**WHAT THE EXERCISE ASKS:**
Return all of the data exactly, omitting any images.
───── PROVIDED RECORDS
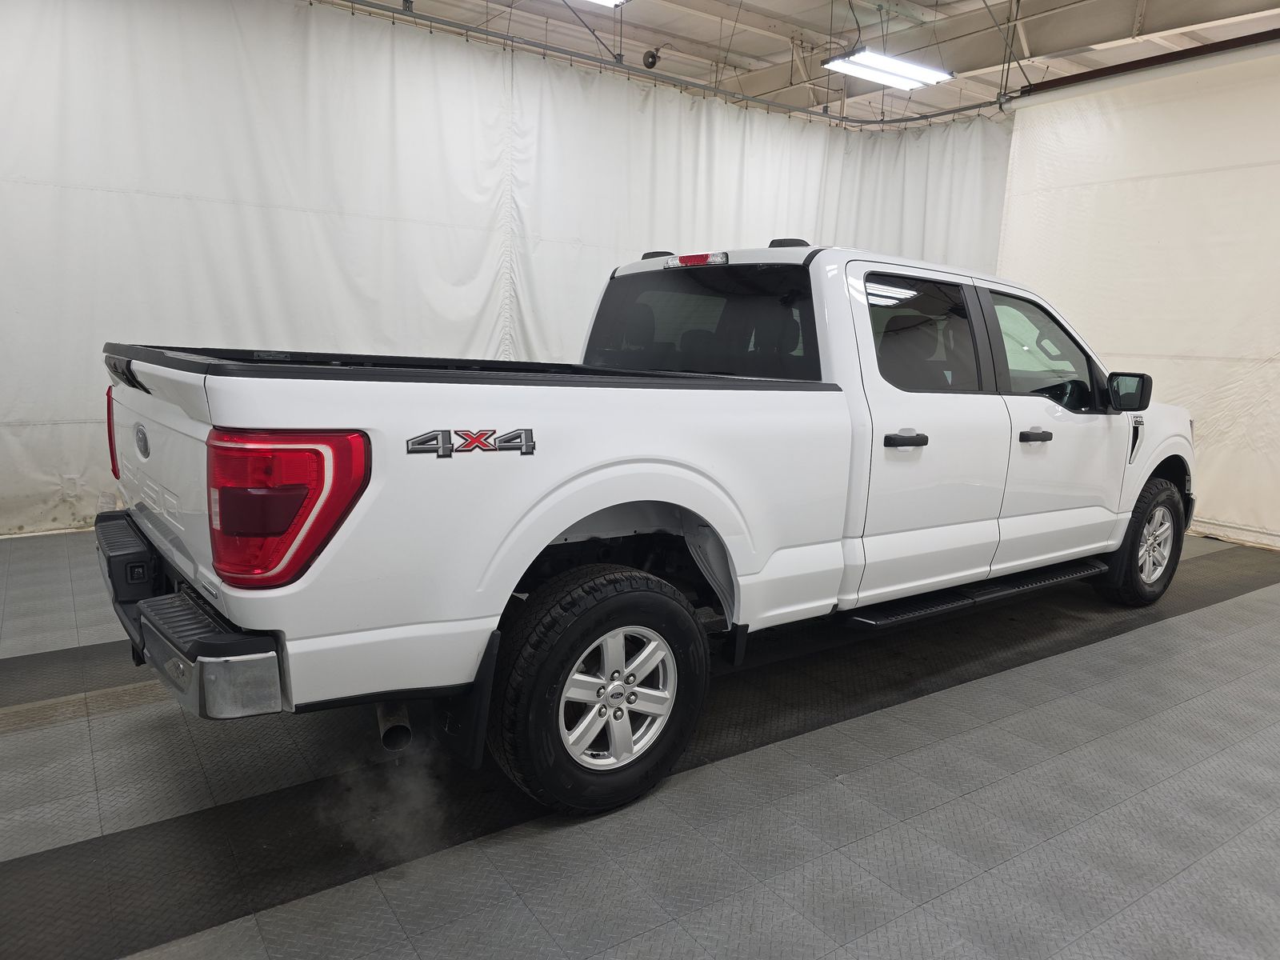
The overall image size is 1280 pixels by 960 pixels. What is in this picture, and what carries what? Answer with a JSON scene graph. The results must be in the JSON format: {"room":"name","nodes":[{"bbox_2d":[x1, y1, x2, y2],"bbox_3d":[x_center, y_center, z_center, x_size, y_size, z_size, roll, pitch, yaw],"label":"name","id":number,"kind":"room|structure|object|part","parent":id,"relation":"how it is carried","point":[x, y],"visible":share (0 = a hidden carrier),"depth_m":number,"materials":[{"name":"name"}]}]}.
{"room":"garage","nodes":[
{"label":"garage","id":0,"kind":"room"},
{"bbox_2d":[0,525,1279,959],"bbox_3d":[0.571,0.684,3.329,7.898,0.116,5.803,-4,12,-34],"label":"floor","id":1,"kind":"structure","parent":0,"point":[1066,657],"depth_m":2.11,"materials":[{"name":"grey tile"}]},
{"bbox_2d":[92,240,1197,817],"bbox_3d":[0.534,-0.113,3.373,4.364,1.419,1.827,-4,12,-34],"label":"pickup truck","id":2,"kind":"object","parent":1,"relation":"on","point":[558,528],"visible":0.98,"depth_m":2.25,"materials":[{"name":"white metal"}]},
{"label":"bumper step","id":3,"kind":"part","parent":2,"relation":"part of","materials":[{"name":"black plastic"}]},
{"bbox_3d":[-1.161,0.303,2.455,0.378,0.109,1.927,-4,12,-34],"label":"bumper","id":4,"kind":"part","parent":2,"relation":"part of","materials":[{"name":"metal"}]},
{"bbox_3d":[-0.758,0.029,1.819,0.334,0.281,0.287,7,11,22],"label":"taillight","id":5,"kind":"part","parent":2,"relation":"part of","materials":[{"name":"red plastic"}]},
{"bbox_3d":[-0.092,0.506,2.137,0.520,0.564,0.239,-4,12,-34],"label":"wheel","id":6,"kind":"part","parent":2,"relation":"part of","materials":[{"name":"black rubber"}]},
{"bbox_3d":[-0.085,0.526,2.158,0.390,0.365,0.186,-4,12,-34],"label":"alloy rim","id":7,"kind":"part","parent":2,"relation":"part of","materials":[{"name":"silver metal"}]},
{"bbox_3d":[0.822,-0.131,2.692,0.157,0.041,0.085,-4,12,-34],"label":"door handle","id":8,"kind":"part","parent":2,"relation":"part of","materials":[{"name":"black plastic"}]},
{"bbox_3d":[0.998,-0.521,3.177,0.772,0.405,0.142,-4,12,-34],"label":"door window","id":9,"kind":"part","parent":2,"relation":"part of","materials":[{"name":"glass"}]},
{"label":"door","id":10,"kind":"part","parent":2,"relation":"part of","materials":[{"name":"white metal"}]},
{"bbox_3d":[1.458,-0.169,3.187,0.157,0.039,0.074,-4,12,-34],"label":"front door handle","id":11,"kind":"part","parent":2,"relation":"part of","materials":[{"name":"black plastic"}]},
{"bbox_3d":[1.659,-0.526,3.641,0.778,0.430,0.231,-4,12,-34],"label":"front door window","id":12,"kind":"part","parent":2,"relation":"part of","materials":[{"name":"glass"}]},
{"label":"front door","id":13,"kind":"part","parent":2,"relation":"part of","materials":[{"name":"white metal"}]},
{"bbox_3d":[2.292,0.267,3.904,0.503,0.562,0.252,-4,12,-34],"label":"wheel","id":14,"kind":"part","parent":2,"relation":"part of","materials":[{"name":"black rubber"}]},
{"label":"rim","id":15,"kind":"part","parent":2,"relation":"part of","materials":[{"name":"silver metal"}]},
{"bbox_2d":[315,0,1279,123],"bbox_3d":[0.940,-3.507,4.612,10.710,0.175,8.194,-4,12,-34],"label":"ceiling","id":16,"kind":"structure","parent":0,"point":[1117,22],"depth_m":7.55,"materials":[{"name":"white"}]},
{"bbox_2d":[580,0,627,8],"bbox_3d":[-0.690,-3.063,4.950,1.382,0.253,0.294,-4,12,-34],"label":"ceiling light","id":17,"kind":"object","parent":16,"relation":"hanging from","point":[608,1],"visible":0.99,"depth_m":5.33,"materials":[{"name":"white"}]},
{"bbox_2d":[640,47,660,68],"bbox_3d":[0.109,-3.621,7.264,0.183,0.231,0.170,-4,12,-34],"label":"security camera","id":18,"kind":"object","parent":16,"relation":"hanging from","point":[653,54],"visible":0.88,"depth_m":7.22,"materials":[{"name":"black"}]},
{"bbox_2d":[327,0,1003,130],"bbox_3d":[-0.086,-2.865,4.906,6.820,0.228,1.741,-4,12,-34],"label":"curtain rail","id":19,"kind":"object","parent":16,"relation":"hanging from","point":[870,122],"visible":0.97,"depth_m":5.91,"materials":[{"name":"metal"}]},
{"bbox_2d":[0,0,1007,542],"bbox_3d":[-0.507,-1.317,5.691,7.357,2.916,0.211,-4,12,-34],"label":"white curtain","id":20,"kind":"object","parent":19,"relation":"hanging from","point":[83,415],"visible":0.66,"depth_m":4.91,"materials":[{"name":"white fabric"}]},
{"bbox_2d":[824,47,954,90],"bbox_3d":[1.933,-3.388,6.654,1.139,0.328,0.349,-4,12,-34],"label":"ceiling light","id":21,"kind":"object","parent":16,"relation":"hanging from","point":[929,76],"visible":0.95,"depth_m":6.64,"materials":[{"name":"white"}]},
{"bbox_2d":[1011,29,1279,98],"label":"beam","id":22,"kind":"object","parent":16,"relation":"hanging from","point":[1127,68],"visible":0.95,"depth_m":5.62,"materials":[{"name":"metal"}]},
{"bbox_2d":[995,42,1279,547],"bbox_3d":[3.919,-1.136,5.197,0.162,3.056,3.904,-4,12,-34],"label":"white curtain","id":23,"kind":"structure","parent":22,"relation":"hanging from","point":[1278,364],"depth_m":5.61,"materials":[{"name":"white fabric"}]}
]}

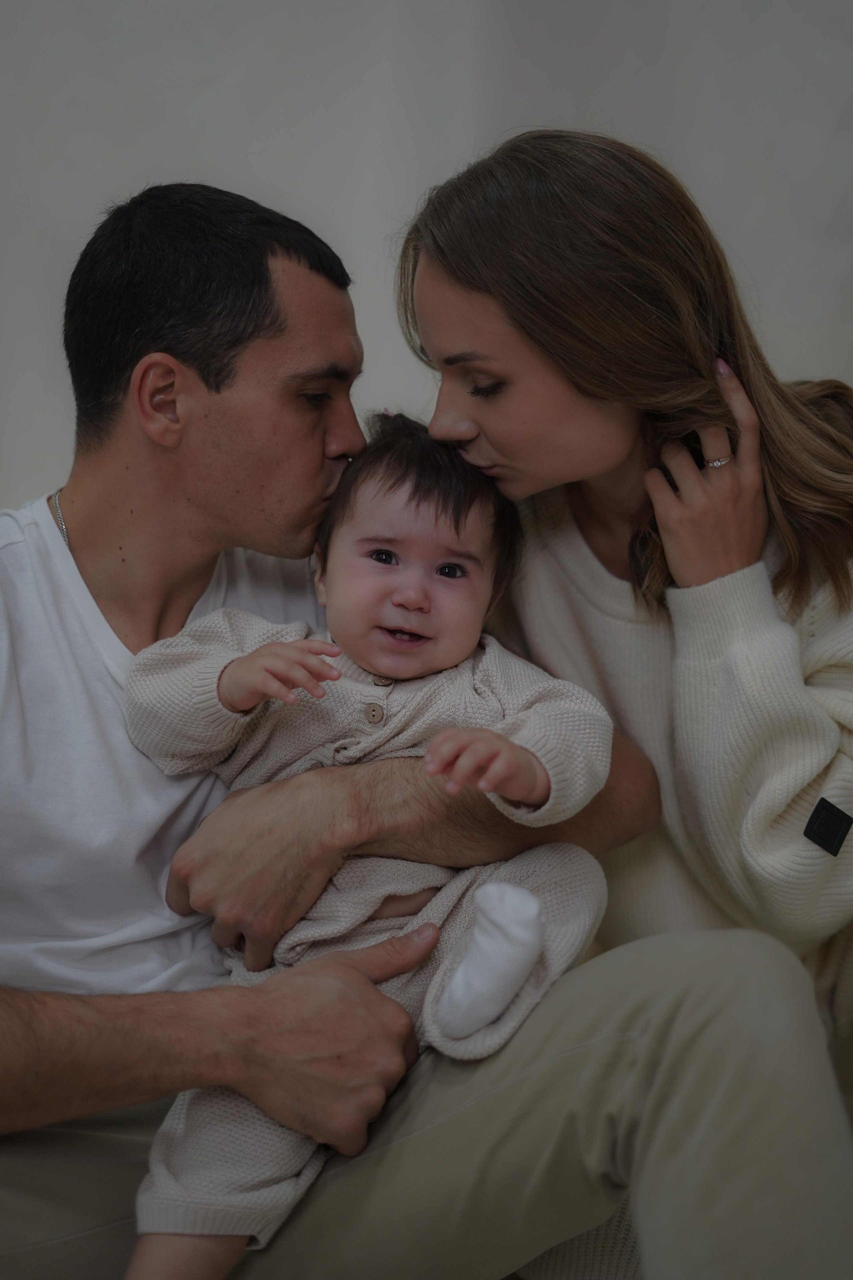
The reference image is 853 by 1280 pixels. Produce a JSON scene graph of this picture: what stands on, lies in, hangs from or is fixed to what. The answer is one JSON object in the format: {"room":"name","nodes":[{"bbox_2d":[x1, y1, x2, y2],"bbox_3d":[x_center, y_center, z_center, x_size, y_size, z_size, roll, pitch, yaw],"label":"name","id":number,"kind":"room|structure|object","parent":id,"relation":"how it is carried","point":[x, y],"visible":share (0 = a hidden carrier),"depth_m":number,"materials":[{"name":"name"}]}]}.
{"room":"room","nodes":[
{"label":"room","id":0,"kind":"room"},
{"bbox_2d":[0,0,852,523],"bbox_3d":[-0.020,-0.647,3.259,3.969,2.966,0.161,0,3,0],"label":"wall","id":1,"kind":"structure","parent":0,"point":[292,196],"depth_m":3.25,"materials":[{"name":"white paint"}]},
{"label":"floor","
──────────
**PROBLEM SOLUTION:**
The overall image size is 1280 pixels by 960 pixels. What is in this picture, and what carries what? Answer with a JSON scene graph. The results must be in the JSON format: {"room":"name","nodes":[{"bbox_2d":[x1, y1, x2, y2],"bbox_3d":[x_center, y_center, z_center, x_size, y_size, z_size, roll, pitch, yaw],"label":"name","id":number,"kind":"room|structure|object|part","parent":id,"relation":"how it is carried","point":[x, y],"visible":share (0 = a hidden carrier),"depth_m":number,"materials":[{"name":"name"}]}]}.
{"room":"garage","nodes":[
{"label":"garage","id":0,"kind":"room"},
{"bbox_2d":[0,525,1279,959],"bbox_3d":[0.571,0.684,3.329,7.898,0.116,5.803,-4,12,-34],"label":"floor","id":1,"kind":"structure","parent":0,"point":[1066,657],"depth_m":2.11,"materials":[{"name":"grey tile"}]},
{"bbox_2d":[92,240,1197,817],"bbox_3d":[0.534,-0.113,3.373,4.364,1.419,1.827,-4,12,-34],"label":"pickup truck","id":2,"kind":"object","parent":1,"relation":"on","point":[558,528],"visible":0.98,"depth_m":2.25,"materials":[{"name":"white metal"}]},
{"label":"bumper step","id":3,"kind":"part","parent":2,"relation":"part of","materials":[{"name":"black plastic"}]},
{"bbox_3d":[-1.161,0.303,2.455,0.378,0.109,1.927,-4,12,-34],"label":"bumper","id":4,"kind":"part","parent":2,"relation":"part of","materials":[{"name":"metal"}]},
{"bbox_3d":[-0.758,0.029,1.819,0.334,0.281,0.287,7,11,22],"label":"taillight","id":5,"kind":"part","parent":2,"relation":"part of","materials":[{"name":"red plastic"}]},
{"bbox_3d":[-0.092,0.506,2.137,0.520,0.564,0.239,-4,12,-34],"label":"wheel","id":6,"kind":"part","parent":2,"relation":"part of","materials":[{"name":"black rubber"}]},
{"bbox_3d":[-0.085,0.526,2.158,0.390,0.365,0.186,-4,12,-34],"label":"alloy rim","id":7,"kind":"part","parent":2,"relation":"part of","materials":[{"name":"silver metal"}]},
{"bbox_3d":[0.822,-0.131,2.692,0.157,0.041,0.085,-4,12,-34],"label":"door handle","id":8,"kind":"part","parent":2,"relation":"part of","materials":[{"name":"black plastic"}]},
{"bbox_3d":[0.998,-0.521,3.177,0.772,0.405,0.142,-4,12,-34],"label":"door window","id":9,"kind":"part","parent":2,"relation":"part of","materials":[{"name":"glass"}]},
{"label":"door","id":10,"kind":"part","parent":2,"relation":"part of","materials":[{"name":"white metal"}]},
{"bbox_3d":[1.458,-0.169,3.187,0.157,0.039,0.074,-4,12,-34],"label":"front door handle","id":11,"kind":"part","parent":2,"relation":"part of","materials":[{"name":"black plastic"}]},
{"bbox_3d":[1.659,-0.526,3.641,0.778,0.430,0.231,-4,12,-34],"label":"front door window","id":12,"kind":"part","parent":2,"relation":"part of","materials":[{"name":"glass"}]},
{"label":"front door","id":13,"kind":"part","parent":2,"relation":"part of","materials":[{"name":"white metal"}]},
{"bbox_3d":[2.292,0.267,3.904,0.503,0.562,0.252,-4,12,-34],"label":"wheel","id":14,"kind":"part","parent":2,"relation":"part of","materials":[{"name":"black rubber"}]},
{"label":"rim","id":15,"kind":"part","parent":2,"relation":"part of","materials":[{"name":"silver metal"}]},
{"bbox_2d":[315,0,1279,123],"bbox_3d":[0.940,-3.507,4.612,10.710,0.175,8.194,-4,12,-34],"label":"ceiling","id":16,"kind":"structure","parent":0,"point":[1117,22],"depth_m":7.55,"materials":[{"name":"white"}]},
{"bbox_2d":[580,0,627,8],"bbox_3d":[-0.690,-3.063,4.950,1.382,0.253,0.294,-4,12,-34],"label":"ceiling light","id":17,"kind":"object","parent":16,"relation":"hanging from","point":[608,1],"visible":0.99,"depth_m":5.33,"materials":[{"name":"white"}]},
{"bbox_2d":[640,47,660,68],"bbox_3d":[0.109,-3.621,7.264,0.183,0.231,0.170,-4,12,-34],"label":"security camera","id":18,"kind":"object","parent":16,"relation":"hanging from","point":[653,54],"visible":0.88,"depth_m":7.22,"materials":[{"name":"black"}]},
{"bbox_2d":[327,0,1003,130],"bbox_3d":[-0.086,-2.865,4.906,6.820,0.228,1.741,-4,12,-34],"label":"curtain rail","id":19,"kind":"object","parent":16,"relation":"hanging from","point":[870,122],"visible":0.97,"depth_m":5.91,"materials":[{"name":"metal"}]},
{"bbox_2d":[0,0,1007,542],"bbox_3d":[-0.507,-1.317,5.691,7.357,2.916,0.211,-4,12,-34],"label":"white curtain","id":20,"kind":"object","parent":19,"relation":"hanging from","point":[83,415],"visible":0.66,"depth_m":4.91,"materials":[{"name":"white fabric"}]},
{"bbox_2d":[824,47,954,90],"bbox_3d":[1.933,-3.388,6.654,1.139,0.328,0.349,-4,12,-34],"label":"ceiling light","id":21,"kind":"object","parent":16,"relation":"hanging from","point":[929,76],"visible":0.95,"depth_m":6.64,"materials":[{"name":"white"}]},
{"bbox_2d":[1011,29,1279,98],"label":"beam","id":22,"kind":"object","parent":16,"relation":"hanging from","point":[1127,68],"visible":0.95,"depth_m":5.62,"materials":[{"name":"metal"}]},
{"bbox_2d":[995,42,1279,547],"bbox_3d":[3.919,-1.136,5.197,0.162,3.056,3.904,-4,12,-34],"label":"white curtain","id":23,"kind":"structure","parent":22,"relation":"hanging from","point":[1278,364],"depth_m":5.61,"materials":[{"name":"white fabric"}]}
]}

The reference image is 853 by 1280 pixels. Produce a JSON scene graph of this picture: what stands on, lies in, hangs from or is fixed to what. The answer is one JSON object in the format: {"room":"name","nodes":[{"bbox_2d":[x1, y1, x2, y2],"bbox_3d":[x_center, y_center, z_center, x_size, y_size, z_size, roll, pitch, yaw],"label":"name","id":number,"kind":"room|structure|object","parent":id,"relation":"how it is carried","point":[x, y],"visible":share (0 = a hidden carrier),"depth_m":number,"materials":[{"name":"name"}]}]}.
{"room":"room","nodes":[
{"label":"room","id":0,"kind":"room"},
{"bbox_2d":[0,0,852,523],"bbox_3d":[-0.020,-0.647,3.259,3.969,2.966,0.161,0,3,0],"label":"wall","id":1,"kind":"structure","parent":0,"point":[292,196],"depth_m":3.25,"materials":[{"name":"white paint"}]},
{"label":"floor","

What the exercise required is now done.